Can you recall a time when the world was more torn up than it is right now?
You may have been alive during the Holocaust and World War II. You remember the attempted extermination of the Jews. Bombed-out cities in Europe and Asia. Hundreds of thousands of young men from around the globe slain on battlefields and open seas. Destitution and starvation. The atrocities of that era seem impossible to supersede. Still, a shrinking minority of people were alive then and old enough to have witnessed the carnage.
You may suggest the late 1960s and early ’70s. Vietnam carved a scar that still aches, more then four decades later. Meanwhile, China eviscerated its own society with the Cultural Revolution. The Soviet Union tightened its iron grip on Eastern Europe and mid-Asia. And the Cold War threatened the planet with nuclear annihilation. Unless you’re at least middle-aged, those events are not part of your memory.
The death toll of WW II and the Holocaust soared higher. The national pain of Vietnam seared deeper. But the comprehensive calamity of the world’s current crises eclipse any simultaneous set of cataclysms, at least in our lifetimes.

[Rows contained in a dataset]
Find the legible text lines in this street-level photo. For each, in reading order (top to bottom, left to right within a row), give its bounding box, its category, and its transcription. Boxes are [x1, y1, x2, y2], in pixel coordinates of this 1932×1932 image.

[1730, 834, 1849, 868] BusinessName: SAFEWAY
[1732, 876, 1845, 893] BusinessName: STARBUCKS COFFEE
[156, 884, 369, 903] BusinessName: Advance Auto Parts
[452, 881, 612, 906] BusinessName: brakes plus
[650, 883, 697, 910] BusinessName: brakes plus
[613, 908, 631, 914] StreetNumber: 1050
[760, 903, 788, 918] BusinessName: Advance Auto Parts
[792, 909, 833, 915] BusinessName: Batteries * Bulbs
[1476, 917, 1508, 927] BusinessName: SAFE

# Task description
From the passage above about the world's crises, extract word for word the stretch from "You may suggest" through "in our lifetimes.".

# Correct response
You may suggest the late 1960s and early ’70s. Vietnam carved a scar that still aches, more then four decades later. Meanwhile, China eviscerated its own society with the Cultural Revolution. The Soviet Union tightened its iron grip on Eastern Europe and mid-Asia. And the Cold War threatened the planet with nuclear annihilation. Unless you’re at least middle-aged, those events are not part of your memory.
The death toll of WW II and the Holocaust soared higher. The national pain of Vietnam seared deeper. But the comprehensive calamity of the world’s current crises eclipse any simultaneous set of cataclysms, at least in our lifetimes.